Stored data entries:

-------

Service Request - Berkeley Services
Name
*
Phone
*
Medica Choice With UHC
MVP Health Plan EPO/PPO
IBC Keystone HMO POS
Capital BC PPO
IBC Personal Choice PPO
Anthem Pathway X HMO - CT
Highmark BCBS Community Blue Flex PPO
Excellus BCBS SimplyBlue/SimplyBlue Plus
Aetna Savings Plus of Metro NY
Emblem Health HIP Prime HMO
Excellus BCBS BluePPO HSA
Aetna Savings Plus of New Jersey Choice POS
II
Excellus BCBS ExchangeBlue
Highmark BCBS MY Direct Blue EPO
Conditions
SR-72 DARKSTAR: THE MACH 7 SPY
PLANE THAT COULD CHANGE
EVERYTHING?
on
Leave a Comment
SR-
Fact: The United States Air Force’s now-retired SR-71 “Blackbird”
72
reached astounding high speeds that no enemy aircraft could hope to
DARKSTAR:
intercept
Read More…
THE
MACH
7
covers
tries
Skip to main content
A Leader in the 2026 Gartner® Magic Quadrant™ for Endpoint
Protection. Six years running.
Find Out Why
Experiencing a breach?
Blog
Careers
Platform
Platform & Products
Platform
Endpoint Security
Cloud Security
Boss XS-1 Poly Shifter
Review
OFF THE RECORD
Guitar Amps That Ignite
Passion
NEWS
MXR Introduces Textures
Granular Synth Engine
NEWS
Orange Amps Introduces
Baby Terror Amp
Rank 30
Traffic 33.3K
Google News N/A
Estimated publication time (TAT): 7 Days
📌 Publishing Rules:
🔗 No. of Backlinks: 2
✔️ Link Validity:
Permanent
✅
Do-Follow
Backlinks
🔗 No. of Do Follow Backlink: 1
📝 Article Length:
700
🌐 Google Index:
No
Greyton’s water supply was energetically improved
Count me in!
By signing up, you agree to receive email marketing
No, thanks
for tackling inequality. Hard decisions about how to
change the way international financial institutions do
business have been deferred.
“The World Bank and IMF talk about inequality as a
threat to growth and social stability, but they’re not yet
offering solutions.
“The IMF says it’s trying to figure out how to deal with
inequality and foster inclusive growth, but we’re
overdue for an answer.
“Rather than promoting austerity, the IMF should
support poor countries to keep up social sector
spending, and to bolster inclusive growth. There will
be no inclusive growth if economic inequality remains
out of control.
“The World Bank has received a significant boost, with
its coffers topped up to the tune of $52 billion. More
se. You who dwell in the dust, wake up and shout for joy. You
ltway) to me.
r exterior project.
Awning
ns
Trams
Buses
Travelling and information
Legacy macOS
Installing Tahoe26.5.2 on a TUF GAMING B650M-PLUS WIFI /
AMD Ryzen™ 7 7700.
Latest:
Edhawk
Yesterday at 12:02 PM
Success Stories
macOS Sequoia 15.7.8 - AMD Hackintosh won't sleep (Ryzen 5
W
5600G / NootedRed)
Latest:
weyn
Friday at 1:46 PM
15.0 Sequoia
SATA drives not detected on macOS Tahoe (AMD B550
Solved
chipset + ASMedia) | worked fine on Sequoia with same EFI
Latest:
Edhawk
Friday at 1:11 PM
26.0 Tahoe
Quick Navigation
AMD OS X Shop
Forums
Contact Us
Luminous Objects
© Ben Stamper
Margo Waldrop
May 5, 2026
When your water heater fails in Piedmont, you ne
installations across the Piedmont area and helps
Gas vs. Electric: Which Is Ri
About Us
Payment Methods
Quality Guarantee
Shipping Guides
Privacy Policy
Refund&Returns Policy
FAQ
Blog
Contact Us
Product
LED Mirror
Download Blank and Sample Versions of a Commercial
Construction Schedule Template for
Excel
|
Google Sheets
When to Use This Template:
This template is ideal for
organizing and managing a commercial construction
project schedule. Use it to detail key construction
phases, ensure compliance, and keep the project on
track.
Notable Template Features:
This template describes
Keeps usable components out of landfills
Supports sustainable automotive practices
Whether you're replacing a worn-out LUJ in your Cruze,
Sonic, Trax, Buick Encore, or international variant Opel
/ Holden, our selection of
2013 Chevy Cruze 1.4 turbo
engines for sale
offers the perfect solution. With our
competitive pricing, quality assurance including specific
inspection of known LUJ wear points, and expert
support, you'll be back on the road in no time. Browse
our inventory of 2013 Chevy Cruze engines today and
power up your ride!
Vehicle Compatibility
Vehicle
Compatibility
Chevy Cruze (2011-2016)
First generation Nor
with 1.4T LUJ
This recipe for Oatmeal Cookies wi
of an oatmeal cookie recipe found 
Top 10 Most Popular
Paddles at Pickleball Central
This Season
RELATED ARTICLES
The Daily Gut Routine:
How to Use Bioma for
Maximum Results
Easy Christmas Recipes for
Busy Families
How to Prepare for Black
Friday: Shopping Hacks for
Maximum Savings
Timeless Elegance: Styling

-------

## What to work on
Write out the records exactly, starting at the first line and stopping after the line that contains "inequality as a".

## Exercise response
Service Request - Berkeley Services
Name
*
Phone
*
Medica Choice With UHC
MVP Health Plan EPO/PPO
IBC Keystone HMO POS
Capital BC PPO
IBC Personal Choice PPO
Anthem Pathway X HMO - CT
Highmark BCBS Community Blue Flex PPO
Excellus BCBS SimplyBlue/SimplyBlue Plus
Aetna Savings Plus of Metro NY
Emblem Health HIP Prime HMO
Excellus BCBS BluePPO HSA
Aetna Savings Plus of New Jersey Choice POS
II
Excellus BCBS ExchangeBlue
Highmark BCBS MY Direct Blue EPO
Conditions
SR-72 DARKSTAR: THE MACH 7 SPY
PLANE THAT COULD CHANGE
EVERYTHING?
on
Leave a Comment
SR-
Fact: The United States Air Force’s now-retired SR-71 “Blackbird”
72
reached astounding high speeds that no enemy aircraft could hope to
DARKSTAR:
intercept
Read More…
THE
MACH
7
covers
tries
Skip to main content
A Leader in the 2026 Gartner® Magic Quadrant™ for Endpoint
Protection. Six years running.
Find Out Why
Experiencing a breach?
Blog
Careers
Platform
Platform & Products
Platform
Endpoint Security
Cloud Security
Boss XS-1 Poly Shifter
Review
OFF THE RECORD
Guitar Amps That Ignite
Passion
NEWS
MXR Introduces Textures
Granular Synth Engine
NEWS
Orange Amps Introduces
Baby Terror Amp
Rank 30
Traffic 33.3K
Google News N/A
Estimated publication time (TAT): 7 Days
📌 Publishing Rules:
🔗 No. of Backlinks: 2
✔️ Link Validity:
Permanent
✅
Do-Follow
Backlinks
🔗 No. of Do Follow Backlink: 1
📝 Article Length:
700
🌐 Google Index:
No
Greyton’s water supply was energetically improved
Count me in!
By signing up, you agree to receive email marketing
No, thanks
for tackling inequality. Hard decisions about how to
change the way international financial institutions do
business have been deferred.
“The World Bank and IMF talk about inequality as a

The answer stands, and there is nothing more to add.